The gate — who enters the segment
An agency is listed only if all four hold. The gate cuts by tier, not by strength: a strong player that genuinely serves small business ranks where it earns, above us when it is better.
- SMB-primary — serves private clients / small business as its primary segment, not enterprise-only with SMB as a token line.
- Self-serve offer — has a transparent self-serve offer a buyer can purchase themselves — a published price or fixed package, no mandatory 'contact sales'.
- GEO substance — names GEO / AI-visibility as an actual service (names answer engines, citation work, structured data, measures AI answers) — relabeled generic SEO is listed but flagged.
- Live business — is a live, reachable business — real site, real contact.
The seven axes
Every axis must pass the neutral-buyer test: would a small-business buyer agree it matters, not knowing who scores well on it?
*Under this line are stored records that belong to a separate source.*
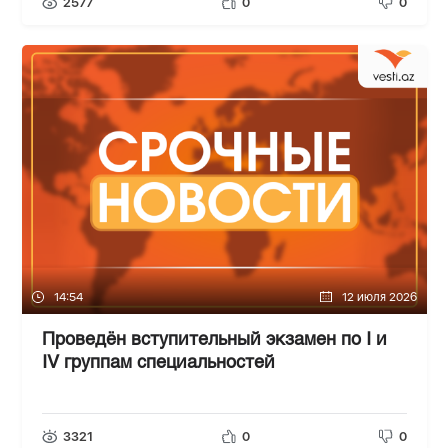
2577
0
0
14:54
12 июля 2026
Проведён вступительный экзамен по I и
IV группам специальностей
3321
0
0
An agency's own raw AI-visibility is mostly domain age plus anchoring — a confound — so it is weighted lightly. The heavy weight goes to age-independent, checkable signals.
| Axis | What it rewards | Weight |
|---|---|---|
| M1 · Own AI-visibility | the agency is itself findable, and described correctly, in AI answers | 9% |
| M2 · Method transparency | publishes how it works and what it measures, not a black box | 16% |
| M3 · Evidence verifiability | named, specific, checkable proof over anonymous hype | 23% |
| M4 · Pricing openness | published price / range, not 'request a quote' | 12% |
| M5 · AI reachability | the agency's own site is reachable to AI crawlers — not blocked in robots.txt, server-rendered, ideally with an llms.txt | 10% |
| E1 · Segment fit | genuinely built for the private / small-business buyer | 12% |
| E2 · Promise cleanliness | no snake-oil — no guaranteed rankings, no fakery | 18% |
Measured axes (M1–M5) carry 70%; editorial axes (E1–E2) carry 30% — the reproducible core dominates by design, and judgment stays a labelled minority. M1 is the lightest (9%) because raw visibility is confounded by domain age; M3 is the heaviest (23%) as the most buyer-predictive, most anti-hype axis. M5 (10%) checks the agency's own site is reachable to AI crawlers — an AI-visibility shop that blocks them fails its own craft. Weights are v2 priors and move under calibration.
The red-flag cap
An egregious claim — guaranteed rankings or placements, fake reviews offered, 'we manipulate AI' — caps the composite regardless of other scores. Snake-oil cannot be out-weighted by a slick site; it ceilings the agency.
The focus penalty — a specialist who does everything isn't one
Some agencies that clear the gate are not GEO specialists but generalist combines — an SEO shop welded to a website factory, selling the whole stack at once with AI-visibility as one more item on the menu. We read that breadth as a trust signal pointing the wrong way: a 'specialist' who takes on everything is rarely deep in any one part, and GEO is the part most often bolted on as an afterthought. So the composite carries a fixed focus penalty, applied after the red-flag cap and shown on every entry.
- Generalist combine — SEO + website production + everything bundled: −0.5
- SEO-led hybrid — SEO-first, but with real, named GEO work: −0.2
- Focused GEO / AI-visibility specialist: no penalty
This is a focus modifier, not a change to the axis weights — the ruler above is unchanged. The classification is observable from the agency's own offer and applied uniformly; UserSignals is a focused specialist and carries no penalty, by the same rule.
Reproducible by design
Measured axes carry the evidence snippet and source they came from; a missing finding is recorded as an explicit 'not found', never a guessed number. Every score is stamped 'data as of' a date, and the probe set (ChatGPT + Claude, search-grounded, clean session) is fixed so any external auditor can re-run it. Editorial axes and the top of the list go through human review before publish.